I read an article the other day that discussed how the pace of change is accelerating. That future predictions which use to seem far fetched are now happening far earlier than predicted. That futurists and science fiction authors are now seeing their timetables happen earlier than they thought. Which started my mind thinking…
What will be the first industry devastated by robots?
I immediately thought of transportation. Truckers, taxi drivers, bus drivers, and basically any mass transit. Automation is already pervasive in many of these avocations. GPS tracks truckers. Disruptive competitors are applying technology to the taxi markets (think Uber). And many mass transit rail systems are virtually automatic already.
I suspect the first to feel the pinch will be truckers. Once self driving vehicles are tested and legal in all the states it’s easy to see how a self driving truck will be beneficial. Truckers have to stop after driving a certain number of hours. And they have to sleep (or remain non-driving) for a period of time. These rules are more rigidly enforced than in the past since GPS tracking replaced log books. But if the truck could drive itself and never have to stop to sleep it’s an unavoidable economic benefit to the shipping company. They remove the human salary and improve efficiency – and increase profit.
Taxi drivers will likely face the same outcome.
Once cars are self driving what’s the point of having a driver? Uber and Lyft have already demonstrated people are willing to “hail” rides via apps. This will become incredibly more efficient with a fleet of unmanned “cars” waiting or driving around. And it’s probably no more than ten years off.
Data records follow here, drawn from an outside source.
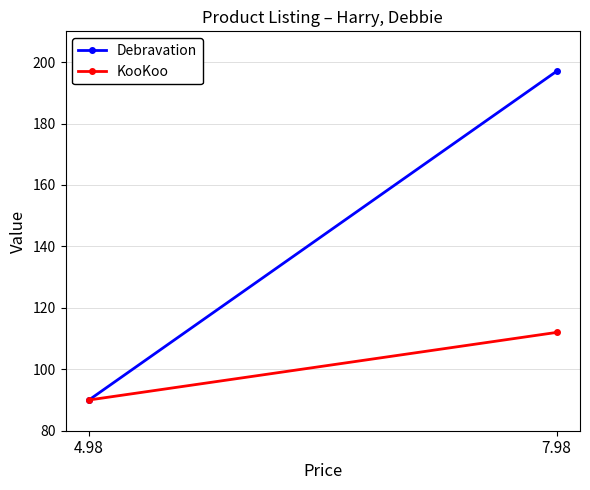

What is the minimum value shown in the chart?

90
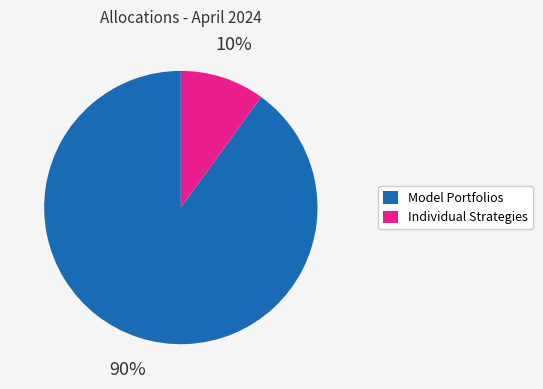

Which category has the smallest portion of the pie?

Individual Strategies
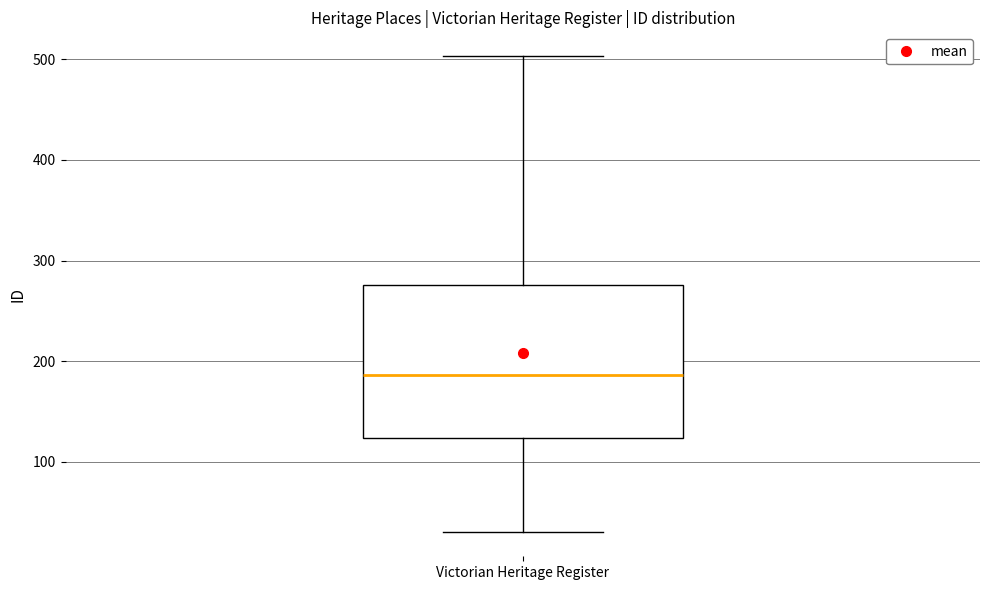

Read this box plot against the y-axis: the position of the median line, the range covered by the box, and the ends of both whiskers. The values are not printed on the chart, so give them approximately, as read against the axis.

median 190, box 120 to 280, whiskers 30 to 500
Trains, buses, cabs, it will all soon be automated and self driving. Which means the 5-10 million folks working in or supporting these industries will likely be out of work within the next decade.
Herein lies the problem. Where will these folks go? Warehouses will become automated too. As will dozens and hundreds of other jobs. Heck, even my career is under assault. Creative fields once though impossible for computers are being reduced to algorithms. It’s really not impossible to think that ten or twenty years from now we’ll be living in a world similar to Star Trek… where you simply talk to your computer and describe what you want and it does it for you… no skill or talent required on your part beyond being able to speak.
It could certainly be an amazing future world. Computer and robots will be doing all the work. But of course that leads to the question… what will the rest of us be doing?